How to digest a carbonate
Carbonates as an archive
We use carbonate rocks, either from outcrops or core samples, as an archive for ancient ocean chemistry. The carbonate precipitates from seawater and can incorporate metals directly into the crystal lattice. If we can isolate the carbonate, we can reconstruct trends in seawater isotopic compositions.
Unfortunately carbonate rocks also contain some silicate minerals and Mn-oxide coatings, which also contain metals. This makes it very difficult to isolate the pure carbonate phase and can bias or overwhelm the carbonate signatures.
Leaching experiments
Researchers typically used dilute acids to try and isolate the pure carbonate component from a bulk sample. Whilst these often largely avoid breaking down detrital components themselves, trace metals can still be released because they are more mobile.
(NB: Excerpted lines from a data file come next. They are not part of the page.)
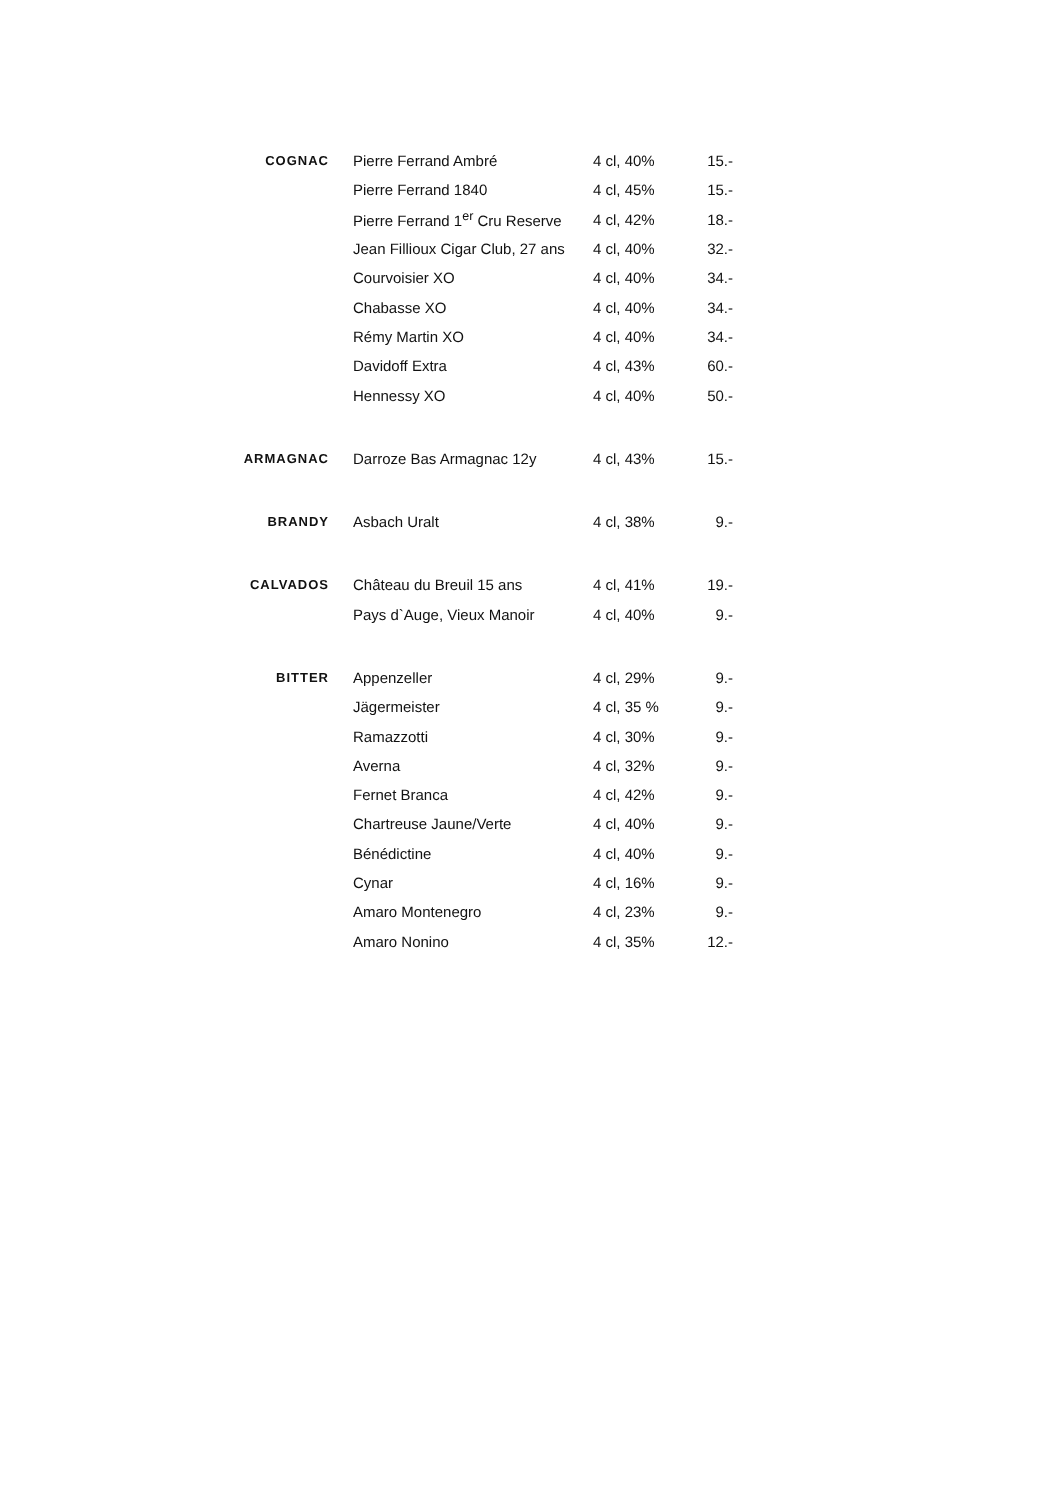| COGNAC | Pierre Ferrand Ambré | 4 cl, 40% | 15.- |
| | Pierre Ferrand 1840 | 4 cl, 45% | 15.- |
| | Pierre Ferrand 1<sup>er</sup> Cru Reserve | 4 cl, 42% | 18.- |
| | Jean Fillioux Cigar Club, 27 ans | 4 cl, 40% | 32.- |
| | Courvoisier XO | 4 cl, 40% | 34.- |
| | Chabasse XO | 4 cl, 40% | 34.- |
| | Rémy Martin XO | 4 cl, 40% | 34.- |
| | Davidoff Extra | 4 cl, 43% | 60.- |
| | Hennessy XO | 4 cl, 40% | 50.- |
| ARMAGNAC | Darroze Bas Armagnac 12y | 4 cl, 43% | 15.- |
| BRANDY | Asbach Uralt | 4 cl, 38% | 9.- |
| CALVADOS | Château du Breuil 15 ans | 4 cl, 41% | 19.- |
| | Pays d`Auge, Vieux Manoir | 4 cl, 40% | 9.- |
| BITTER | Appenzeller | 4 cl, 29% | 9.- |
| | Jägermeister | 4 cl, 35 % | 9.- |
| | Ramazzotti | 4 cl, 30% | 9.- |
| | Averna | 4 cl, 32% | 9.- |
| | Fernet Branca | 4 cl, 42% | 9.- |
| | Chartreuse Jaune/Verte | 4 cl, 40% | 9.- |
| | Bénédictine | 4 cl, 40% | 9.- |
| | Cynar | 4 cl, 16% | 9.- |
| | Amaro Montenegro | 4 cl, 23% | 9.- |
| | Amaro Nonino | 4 cl, 35% | 12.- |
In this work we undertook leaching experiments with a range of acid dilutions and acid types, with and without pre-cleaning treatments. The cleaning was designed to remove Mn-oxides from the samples. This helps us to chemically characterise the different components of a sample, and identify the best way to treat the sample.
In the end the carbonate fraction is only a very small phase for metal isotopes, and care must be taken to avoid any contributions from other phases. This is shown in the right hand figure where the blue fractions represent carbonate. Depending on the isotopic composition of each component, and the relative concentrations, the assumed carbonate isotopic signature can be easily contaminated.
Recommendations
We now use a dilute, pH buffered, weak acid (1M Ammonium Acetate) which does the best job at avoiding detrital phases such as silicates and clays. In addition, for metals like Mo, we need to use a reductive cleaning pre-treatment in order to remove Mn-oxides. This step is not always needed because some metals (e.g. U) are not concentrated in the Mn-oxide phases.